Prosecutors charged that the 72-year-old James, who was also a Democratic state senator from 1999 to January 2008, abused his office as mayor and betrayed his constituents by arranging for the sale of nine city-owned properties for $46,000 to Riley from 2001 to 2005. Riley quickly sold them for $665,000 without ever starting required rehabilitation work on most of them, prosecutors said.

James' attorneys argued that no evidence showed that the mayor assisted Riley or even had knowledge of her transactions, and that the mayor's interest in redeveloping the struggling city was well within the scope of his duties.

They stressed that the Newark City Council, not the mayor, had final approval over the land prices and sales. James' team presented only two witnesses, both members of the council, who said James never tried to influence their decisions.

Riley lawyer Gerald Krovatin blamed her real estate lawyers for failing to protect her from missteps in the land deals. He said she got no special treatment because of her affair with James, a married man twice her age, and claimed she was swept up in the investigation of James only because of their "intimate" relationship.

Affair under scrutiny
Krovatin told the jury that the affair lasted just six months, ending in the fall of 2002. Prosecutors suggested the affair lasted several years, with one witness saying it started around 2000 and went to 2006.

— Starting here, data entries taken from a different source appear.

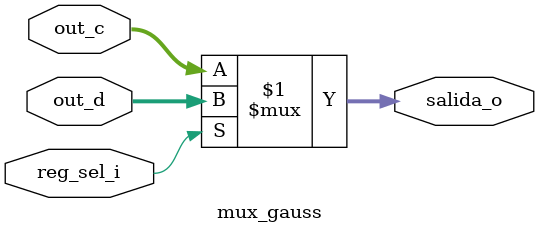
<source format=sv>
module mux_gauss (
    input logic [31:0] out_c,
    input logic [31:0] out_d,
    input logic reg_sel_i,
    output logic [31:0] salida_o
);

    assign salida_o = (reg_sel_i) ? out_d : out_c;

endmodule
</source>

Neither James nor Riley testified during the trial, which had five weeks of testimony from 40 witnesses.

Jurors got some sense of the power James wielded in the city and the state, and learned that he had a home on the Jersey shore and yachts — possessions that had long raised eyebrows around the state.

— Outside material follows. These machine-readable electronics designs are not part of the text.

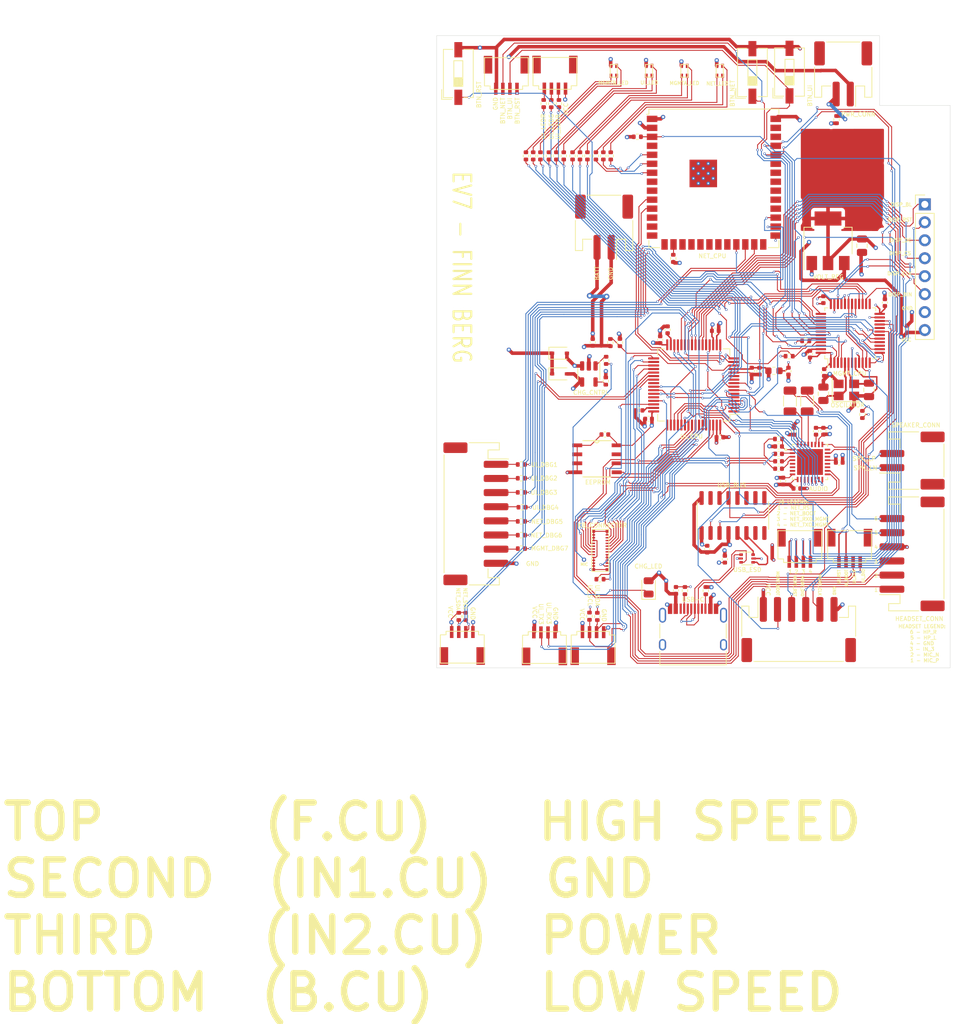
<source format=kicad_pcb>
(kicad_pcb (version 20211014) (generator pcbnew)

  (general
    (thickness 4.69)
  )

  (paper "A4")
  (title_block
    (title "Hactar PCB - Finn Berg")
    (date "2023-06-21")
    (rev "EV8")
    (company "CISCO SYSTEMS")
  )

  (layers
    (0 "F.Cu" signal)
    (1 "In1.Cu" power)
    (2 "In2.Cu" power)
    (31 "B.Cu" signal)
    (32 "B.Adhes" user "B.Adhesive")
    (33 "F.Adhes" user "F.Adhesive")
    (34 "B.Paste" user)
    (35 "F.Paste" user)
    (36 "B.SilkS" user "B.Silkscreen")
    (37 "F.SilkS" user "F.Silkscreen")
    (38 "B.Mask" user)
    (39 "F.Mask" user)
    (40 "Dwgs.User" user "User.Drawings")
    (41 "Cmts.User" user "User.Comments")
    (42 "Eco1.User" user "User.Eco1")
    (43 "Eco2.User" user "User.Eco2")
    (44 "Edge.Cuts" user)
    (45 "Margin" user)
    (46 "B.CrtYd" user "B.Courtyard")
    (47 "F.CrtYd" user "F.Courtyard")
    (48 "B.Fab" user)
    (49 "F.Fab" user)
    (50 "User.1" user)
    (51 "User.2" user)
    (52 "User.3" user)
    (53 "User.4" user)
    (54 "User.5" user)
    (55 "User.6" user)
    (56 "User.7" user)
    (57 "User.8" user)
    (58 "User.9" user)
  )

  (setup
    (stackup
      (layer "F.SilkS" (type "Top Silk Screen"))
      (layer "F.Paste" (type "Top Solder Paste"))
      (layer "F.Mask" (type "Top Solder Mask") (thickness 0.01))
      (layer "F.Cu" (type "copper") (thickness 0.035))
      (layer "dielectric 1" (type "core") (thickness 1.51) (material "FR4") (epsilon_r 4.5) (loss_tangent 0.02))
      (layer "In1.Cu" (type "copper") (thickness 0.035))
      (layer "dielectric 2" (type "prepreg") (thickness 1.51) (material "FR4") (epsilon_r 4.5) (loss_tangent 0.02))
      (layer "In2.Cu" (type "copper") (thickness 0.035))
      (layer "dielectric 3" (type "core") (thickness 1.51) (material "FR4") (epsilon_r 4.5) (loss_tangent 0.02))
      (layer "B.Cu" (type "copper") (thickness 0.035))
      (layer "B.Mask" (type "Bottom Solder Mask") (thickness 0.01))
      (layer "B.Paste" (type "Bottom Solder Paste"))
      (layer "B.SilkS" (type "Bottom Silk Screen"))
      (copper_finish "None")
      (dielectric_constraints no)
    )
    (pad_to_mask_clearance 0)
    (grid_origin 151 64)
    (pcbplotparams
      (layerselection 0x00010fc_ffffffff)
      (disableapertmacros false)
      (usegerberextensions false)
      (usegerberattributes true)
      (usegerberadvancedattributes true)
      (creategerberjobfile true)
      (svguseinch false)
      (svgprecision 6)
      (excludeedgelayer true)
      (plotframeref false)
      (viasonmask false)
      (mode 1)
      (useauxorigin false)
      (hpglpennumber 1)
      (hpglpenspeed 20)
      (hpglpendiameter 15.000000)
      (dxfpolygonmode true)
      (dxfimperialunits true)
      (dxfusepcbnewfont true)
      (psnegative false)
      (psa4output false)
      (plotreference true)
      (plotvalue true)
      (plotinvisibletext false)
      (sketchpadsonfab false)
      (subtractmaskfromsilk false)
      (outputformat 4)
      (mirror false)
      (drillshape 0)
      (scaleselection 1)
      (outputdirectory "../../../../../cisco/hactar/hardware/Production files (PDF)/EV7 pdf files/")
    )
  )

  (net 0 "")
  (net 1 "+3.3VA")
  (net 2 "+3.3V")
  (net 3 "VBUS")
  (net 4 "GND")
  (net 5 "+BATT")
  (net 6 "/RCC_OSC_IN")
  (net 7 "/VIN")
  (net 8 "/UI_SDA")
  (net 9 "unconnected-(CR1-Pad7)")
  (net 10 "/UI_SCL")
  (net 11 "Net-(D11-Pad1)")
  (net 12 "Net-(J9-PadA5)")
  (net 13 "/USB_D+")
  (net 14 "/USB_D-")
  (net 15 "unconnected-(J9-PadA8)")
  (net 16 "Net-(J9-PadB5)")
  (net 17 "unconnected-(J9-PadB8)")
  (net 18 "unconnected-(J9-PadS1)")
  (net 19 "/MCLK")
  (net 20 "/RCC_OSC_OUT")
  (net 21 "/NET_SDA")
  (net 22 "/NET_SCL")
  (net 23 "/MGMT_BOOT")
  (net 24 "/MGMT_NRST")
  (net 25 "/IN_3")
  (net 26 "Net-(C17-Pad2)")
  (net 27 "/NET_RST")
  (net 28 "/UI_RST")
  (net 29 "/MIC_P")
  (net 30 "/LEDA_R")
  (net 31 "Net-(D10-Pad1)")
  (net 32 "/DISP_BL")
  (net 33 "/DISP_RSTR")
  (net 34 "/LEDA_G")
  (net 35 "Net-(R32-Pad2)")
  (net 36 "Net-(R36-Pad1)")
  (net 37 "/BATTERY_MON")
  (net 38 "Net-(C18-Pad2)")
  (net 39 "/LEDA_B")
  (net 40 "unconnected-(U1-Pad1)")
  (net 41 "/KB_COL3")
  (net 42 "/KB_COL4")
  (net 43 "unconnected-(U1-Pad6)")
  (net 44 "unconnected-(U1-Pad11)")
  (net 45 "/DISP_DC")
  (net 46 "/DISP_CS")
  (net 47 "/DISP_SPI_SCK")
  (net 48 "/DISP_SPI_MOSI")
  (net 49 "/UI_TX3")
  (net 50 "/UI_RX3")
  (net 51 "/NET_TX0_MGMT")
  (net 52 "unconnected-(U1-Pad10)")
  (net 53 "/KB_MIC")
  (net 54 "/NET_RX0_MGMT")
  (net 55 "Net-(J10-Pad1)")
  (net 56 "/KB_ROW5")
  (net 57 "/KB_ROW1")
  (net 58 "/KB_ROW2")
  (net 59 "/KB_ROW3")
  (net 60 "/MIC_N")
  (net 61 "Net-(J10-Pad2)")
  (net 62 "/KB_ROW4")
  (net 63 "unconnected-(U1-Pad44)")
  (net 64 "/KB_ROW6")
  (net 65 "/KB_ROW7")
  (net 66 "/UD-")
  (net 67 "/UD+")
  (net 68 "/LEDB_R")
  (net 69 "/LEDB_G")
  (net 70 "unconnected-(U11-Pad4)")
  (net 71 "unconnected-(U11-Pad8)")
  (net 72 "unconnected-(U11-Pad9)")
  (net 73 "unconnected-(U11-Pad12)")
  (net 74 "Net-(C27-Pad2)")
  (net 75 "unconnected-(U11-Pad14)")
  (net 76 "unconnected-(U11-Pad15)")
  (net 77 "unconnected-(U11-Pad17)")
  (net 78 "unconnected-(U11-Pad18)")
  (net 79 "unconnected-(U11-Pad19)")
  (net 80 "unconnected-(U11-Pad21)")
  (net 81 "unconnected-(U11-Pad22)")
  (net 82 "/LEDB_B")
  (net 83 "Net-(J10-Pad3)")
  (net 84 "Net-(J10-Pad4)")
  (net 85 "unconnected-(U11-Pad26)")
  (net 86 "unconnected-(U11-Pad30)")
  (net 87 "unconnected-(U11-Pad31)")
  (net 88 "unconnected-(U11-Pad38)")
  (net 89 "unconnected-(U11-Pad39)")
  (net 90 "/SPK_LN")
  (net 91 "/SPK_LP")
  (net 92 "/HP_R")
  (net 93 "/HP_L")
  (net 94 "Net-(J10-Pad5)")
  (net 95 "/KB_COL5")
  (net 96 "/KB_COL2")
  (net 97 "Net-(J10-Pad6)")
  (net 98 "Net-(J10-Pad7)")
  (net 99 "/BTN_RST")
  (net 100 "/BTN_UI")
  (net 101 "/BTN_NET")
  (net 102 "/KB_COL1")
  (net 103 "Net-(R37-Pad2)")
  (net 104 "Net-(C21-Pad2)")
  (net 105 "Net-(C22-Pad2)")
  (net 106 "Net-(J14-Pad2)")
  (net 107 "Net-(J14-Pad3)")
  (net 108 "/UI_STAT")
  (net 109 "Net-(J14-Pad4)")
  (net 110 "Net-(J15-Pad2)")
  (net 111 "/UI_BOOT")
  (net 112 "/NET_LED_B")
  (net 113 "/NET_LED_G")
  (net 114 "unconnected-(U3-Pad7)")
  (net 115 "unconnected-(U3-Pad8)")
  (net 116 "unconnected-(U3-Pad9)")
  (net 117 "unconnected-(U3-Pad10)")
  (net 118 "unconnected-(U3-Pad11)")
  (net 119 "unconnected-(U3-Pad12)")
  (net 120 "/USB_DTR")
  (net 121 "/USB_RTS")
  (net 122 "unconnected-(U3-Pad15)")
  (net 123 "/NET_LED_R")
  (net 124 "Net-(C28-Pad1)")
  (net 125 "Net-(C29-Pad1)")
  (net 126 "unconnected-(U1-Pad2)")
  (net 127 "Net-(R41-Pad1)")
  (net 128 "unconnected-(U11-Pad32)")
  (net 129 "unconnected-(U11-Pad33)")
  (net 130 "unconnected-(U11-Pad34)")
  (net 131 "unconnected-(U11-Pad35)")
  (net 132 "/UI_DBG1")
  (net 133 "unconnected-(U5-Pad15)")
  (net 134 "/UI_LED_B")
  (net 135 "unconnected-(U5-Pad20)")
  (net 136 "unconnected-(U5-Pad25)")
  (net 137 "/NET_STAT")
  (net 138 "Net-(C30-Pad1)")
  (net 139 "/UI_LED_G")
  (net 140 "unconnected-(U5-Pad33)")
  (net 141 "/UI_TX1_MGMT")
  (net 142 "/UI_RX1_MGMT")
  (net 143 "/NET_BOOT")
  (net 144 "/UI_LED_R")
  (net 145 "Net-(C31-Pad2)")
  (net 146 "/UI_DBG2")
  (net 147 "/UI_DBG3")
  (net 148 "/UI_DBG4")
  (net 149 "/MGMT_DBG7")
  (net 150 "/NET_DBG5")
  (net 151 "/NET_DBG6")
  (net 152 "/MGMT_SWDIO")
  (net 153 "/MGMT_SWCLK")
  (net 154 "/I2S_DACLRC")
  (net 155 "/UI_SWDIO")
  (net 156 "/UI_SWDCLK")
  (net 157 "/UI_TX1_NET")
  (net 158 "/BOOT1")
  (net 159 "unconnected-(U1-Pad40)")
  (net 160 "/UI_RX1_NET")
  (net 161 "/I2S_BCLK")
  (net 162 "/I2S_ADCDAT")
  (net 163 "unconnected-(U6-Pad5)")
  (net 164 "unconnected-(U6-Pad6)")
  (net 165 "unconnected-(U6-Pad7)")
  (net 166 "/I2S_DACDAT")
  (net 167 "/USB_TX1_MGMT")
  (net 168 "/USB_RX1_MGMT")
  (net 169 "unconnected-(U6-Pad15)")
  (net 170 "unconnected-(U6-Pad19)")
  (net 171 "unconnected-(U6-Pad20)")
  (net 172 "unconnected-(U6-Pad22)")
  (net 173 "unconnected-(U6-Pad24)")
  (net 174 "unconnected-(U6-Pad28)")
  (net 175 "unconnected-(U6-Pad30)")
  (net 176 "unconnected-(U6-Pad33)")
  (net 177 "Net-(D3-Pad1)")
  (net 178 "Net-(D3-Pad3)")
  (net 179 "Net-(D3-Pad4)")
  (net 180 "Net-(D4-Pad1)")
  (net 181 "Net-(D4-Pad3)")
  (net 182 "Net-(D4-Pad4)")
  (net 183 "Net-(D5-Pad1)")
  (net 184 "Net-(D18-Pad1)")
  (net 185 "Net-(D18-Pad3)")
  (net 186 "Net-(D18-Pad4)")
  (net 187 "unconnected-(U11-Pad20)")
  (net 188 "Net-(D5-Pad3)")
  (net 189 "Net-(D5-Pad4)")
  (net 190 "unconnected-(U5-Pad46)")
  (net 191 "unconnected-(U11-Pad13)")
  (net 192 "/KB_LED")

  (footprint "Resistor_SMD:R_0402_1005Metric" (layer "F.Cu") (at 126.0875 122.725))

  (footprint "Capacitor_SMD:C_0402_1005Metric" (layer "F.Cu") (at 143.9875 110.225 180))

  (footprint "ESP32-S3-WROOM-1-N8R2:New_ESP32_M24C02-RMN6TP" (layer "F.Cu") (at 136.6875 115.875))

  (footprint "Capacitor_SMD:C_0402_1005Metric" (layer "F.Cu") (at 142.6375 109.025))

  (footprint "Diode_SMD:D_SOD-323" (layer "F.Cu") (at 131.3875 100.935))

  (footprint "Package_QFP:LQFP-48_7x7mm_P0.5mm" (layer "F.Cu") (at 172.5375 98.125 90))

  (footprint "Capacitor_SMD:C_0402_1005Metric" (layer "F.Cu") (at 137.8075 112.435 180))

  (footprint "Capacitor_SMD:C_0402_1005Metric" (layer "F.Cu") (at 145.6375 99.025 90))

  (footprint "Capacitor_SMD:C_0805_2012Metric" (layer "F.Cu") (at 168.7375 106.675 -90))

  (footprint "Capacitor_SMD:C_0402_1005Metric" (layer "F.Cu") (at 168.7375 111.975 90))

  (footprint "Resistor_SMD:R_0402_1005Metric" (layer "F.Cu") (at 149.1375 134.52 -90))

  (footprint "Resistor_SMD:R_0402_1005Metric" (layer "F.Cu") (at 163.89 101.36))

  (footprint "Capacitor_SMD:C_0402_1005Metric" (layer "F.Cu") (at 136.0875 99.405 90))

  (footprint "Resistor_SMD:R_0402_1005Metric" (layer "F.Cu") (at 138.5875 99.435 -90))

  (footprint "Connector_JST:JST_PH_S6B-PH-SM4-TB_1x06-1MP_P2.00mm_Horizontal" (layer "F.Cu") (at 181.2875 129.325 90))

  (footprint "BM14B(0.B)-24DS-0:BM14B(0.B)-24DS-0.4V(53)" (layer "F.Cu") (at 138.1075 131.035 90))

  (footprint "Package_QFP:LQFP-64_10x10mm_P0.5mm" (layer "F.Cu") (at 150.3875 105.425 180))

  (footprint "Capacitor_SMD:C_0402_1005Metric" (layer "F.Cu") (at 163.0375 119.025 90))

  (footprint "1x4 pin download:1x4pin 1mm connector" (layer "F.Cu") (at 126.4675 60.125 180))

  (footprint "Inductor_SMD:L_0603_1608Metric" (layer "F.Cu") (at 161.7375 103.425))

  (footprint "Resistor_SMD:R_0402_1005Metric" (layer "F.Cu") (at 137.5875 73.025 90))

  (footprint "Resistor_SMD:R_0402_1005Metric" (layer "F.Cu") (at 128.6875 73.025 -90))

  (footprint "Capacitor_SMD:C_0402_1005Metric" (layer "F.Cu") (at 180.5875 97.525 90))

  (footprint "Resistor_SMD:R_0402_1005Metric" (layer "F.Cu") (at 125.9875 124.725))

  (footprint "Resistor_SMD:R_0402_1005Metric" (layer "F.Cu") (at 142.3975 70.325 180))

  (footprint "MountingHole:MountingHole_2.1mm" (layer "F.Cu") (at 176.9375 140.345))

  (footprint "Resistor_SMD:R_0402_1005Metric" (layer "F.Cu") (at 139.9375 99.425 -90))

  (footprint "Resistor_SMD:R_0402_1005Metric" (layer "F.Cu") (at 118.1075 138.17 -90))

  (footprint "Capacitor_SMD:C_0402_1005Metric" (layer "F.Cu") (at 154.7875 130.075 90))

  (footprint "Connector_PinHeader_2.54mm:PinHeader_1x08_P2.54mm_Vertical" (layer "F.Cu") (at 183.0875 79.885))

  (footprint "Capacitor_SMD:C_0402_1005Metric" (layer "F.Cu") (at 158.5875 103.475 -90))

  (footprint "Resistor_SMD:R_0402_1005Metric" (layer "F.Cu") (at 133.2375 73.025 -90))

  (footprint "Resistor_SMD:R_0402_1005Metric" (layer "F.Cu") (at 134.2875 73.025 -90))

  (footprint "Capacitor_SMD:C_0402_1005Metric" (layer "F.Cu") (at 146.6875 97.625 -90))

  (footprint "Resistor_SMD:R_0402_1005Metric" (layer "F.Cu") (at 135.3375 73.025 -90))

  (footprint "1x4 pin download:1x4pin 1mm connector" (layer "F.Cu") (at 133.3375 60.105 180))

  (footprint "Resistor_SMD:R_0402_1005Metric" (layer "F.Cu") (at 138.6375 73.025 90))

  (footprint "Connector_JST:JST_PH_S2B-PH-SM4-TB_1x02-1MP_P2.00mm_Horizontal" (layer "F.Cu") (at 181.2875 116.125 90))

  (footprint "Resistor_SMD:R_0402_1005Metric" (layer "F.Cu") (at 129.1475 65.625 -90))

  (footprint "MountingHole:MountingHole_2.1mm" (layer "F.Cu") (at 183.0875 107.925))

  (footprint "MountingHole:MountingHole_2.1mm" (layer "F.Cu") (at 117.5875 107.925))

  (footprint "Capacitor_SMD:C_0805_2012Metric" (layer "F.Cu") (at 174.2 85.73 -90))

  (footprint "Capacitor_SMD:C_1206_3216Metric" (layer "F.Cu") (at 166.4375 107.705 90))

  (footprint "Capacitor_SMD:C_0402_1005Metric" (layer "F.Cu") (at 162.3875 117.275))

  (footprint "Capacitor_SMD:C_0402_1005Metric" (layer "F.Cu") (at 163.7875 103.475 -90))

  (footprint "Resistor_SMD:R_0402_1005Metric" (layer "F.Cu") (at 130.9375 73.025 90))

  (footprint "Resistor_SMD:R_0402_1005Metric" (layer "F.Cu") (at 166.2375 99.205))

  (footprint "Resistor_SMD:R_0402_1005Metric" (layer "F.Cu") (at 174.25 109.6 90))

  (footprint "Capacitor_SMD:C_0402_1005Metric" (layer "F.Cu") (at 154.0875 112.825 180))

  (footprint "1x4 pin download:1x4pin 1mm connector" (layer "F.Cu") (at 175.04 127.03 180))

  (footprint "Resistor_SMD:R_0402_1005Metric" (layer "F.Cu")
    (tedit 5F68FEEE) (tstamp 81432bd0-6d65-4496-a5c5-77886bf50004)
    (at 137.9375 104.875 -90)
    (descr "Resistor SMD 0402 (1005 Metric), square (rectangular) end terminal, IPC_7351 nominal, (Body
... [2056656 chars truncated]
</source>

They did not hear about his last mayoral election, in 2002, when he defeated the current mayor, Cory A. Booker, in a bitter campaign chronicled in the Oscar-nominated documentary film "Street Fight."

James is one of the most powerful figures snared in a federal corruption probe and one of the few to plead not guilty. He still faces a federal trial on charges he used city-issued credit cards to pay for $58,000 worth of personal expenses while he was mayor, including trips with several women other than his wife, to Martha's Vineyard, Puerto Rico, the Dominican Republic and Rio de Janeiro.